DESCRIPTION OF THE TASK: An exact reproduction of the data below is expected, free of images.

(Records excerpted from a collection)
........

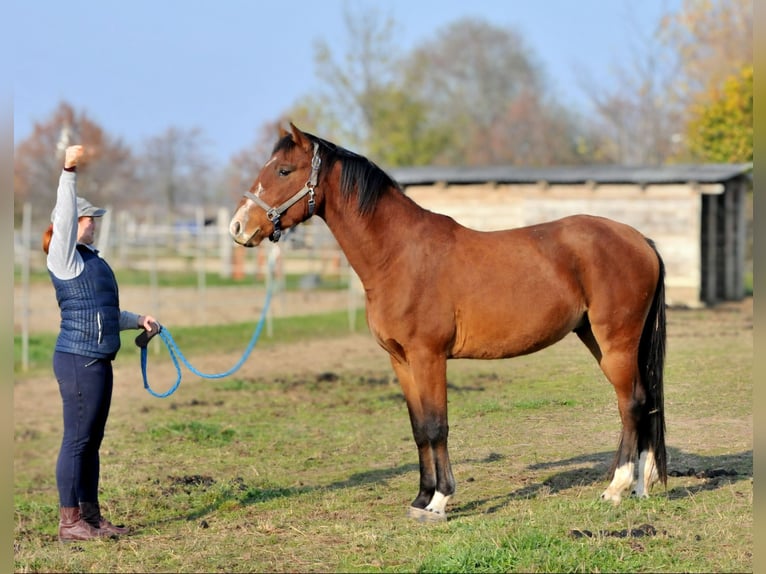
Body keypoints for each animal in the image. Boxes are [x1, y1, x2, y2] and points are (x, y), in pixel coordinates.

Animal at [228, 124, 664, 524]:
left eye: (284, 170)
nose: (238, 227)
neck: (399, 255)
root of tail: (639, 239)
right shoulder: (401, 361)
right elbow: (420, 428)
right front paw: (421, 498)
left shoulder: (429, 356)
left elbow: (438, 426)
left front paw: (439, 502)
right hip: (600, 340)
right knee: (643, 401)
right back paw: (641, 486)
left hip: (616, 342)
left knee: (631, 403)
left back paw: (617, 488)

........

WRITTEN RESPONSE:
Body keypoints for each animal in the image. Boxes are [x1, y1, x2, y2] and points are (x, y), in pixel coordinates.

Animal at [228, 124, 664, 524]:
left eye: (284, 170)
nose: (238, 227)
neck: (399, 255)
root of tail: (639, 239)
right shoulder: (401, 361)
right elbow: (420, 428)
right front paw: (421, 498)
left shoulder: (429, 356)
left elbow: (438, 426)
left front paw: (439, 502)
right hip: (600, 340)
right knee: (643, 401)
right back paw: (641, 486)
left hip: (616, 342)
left knee: (631, 403)
left back paw: (617, 488)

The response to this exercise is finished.